Never label your child “shy.”

On hearing this label, your child feels that something is wrong with him. He may feel even more withdrawn and shy as a result of negative labeling.

Don’t put your child on the spot and require her to share talents or perform without warning. Performing in itself is hard, and the surprise places unnecessary pressure on your child.

Don’t override your child.

An extroverted caregiver paired with a more reserved child sometimes makes it difficult for the child to get a word in. Listen to your child, and don’t interrupt! By becoming more reserved around your child, you may watch him become more communicative and open toward you.


Recognize that you are blessed with a sensitive, deeply caring, and cautious child.

Hug your quiet child often, and make her feel at ease.

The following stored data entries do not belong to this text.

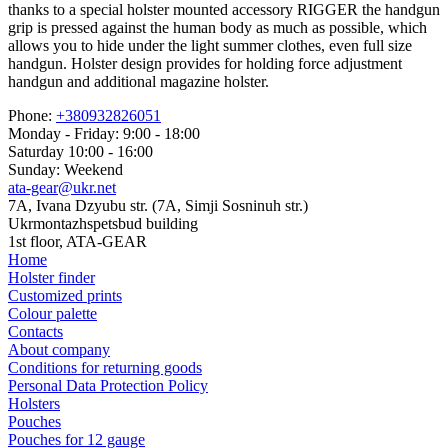
thanks to a special holster mounted accessory RIGGER the handgun
grip is pressed against the human body as much as possible, which
allows you to hide under the light summer clothes, even full size
handgun. Holster design provides for holding force adjustment
handgun and additional magazine holster.
Phone:
+380932826051
Monday - Friday: 9:00 - 18:00
Saturday 10:00 - 16:00
Sunday: Weekend
ata-gear@ukr.net
7A, Ivana Dzyubu str. (7A, Simji Sosninuh str.)
Ukrmontazhspetsbud building
1st floor, ATA-GEAR
Home
Holster finder
Customized prints
Colour palette
Contacts
About company
Conditions for returning goods
Personal Data Protection Policy
Holsters
Pouches
Pouches for 12 gauge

Create a gentle environment where she can let loose or relax. 

Keep direct attention off your shy child.

As he becomes more comfortable in a setting, he will warm up and lose some of his reservations.

Prepare the child for things that you will expect.

For example, if you want your child to play the piano for Grandma, tell her before Grandma arrives so she has time to prepare herself.

Love shy children for who they are!

Unlike popular belief, shyness is not a negative quality. Shyness can be a help or a handicap to a child depending on how it is handled. Look for other positive traits your child has instead of focusing on shyness.


Bounds, M. (1993). “You Can Find the Right Preschool.” Parenting. (9): 90-96.

Gardener, M. (1992). “Family Day Care.” Working Mother. (7): 36-40.

Duma, L. (1993). “Where Toddlers Thrive.” Working Mother. (6): 44-49.

Price, S., and T. Price. (1994). The Working Parents Help Book. Princeton, New Jersey: Peterson's.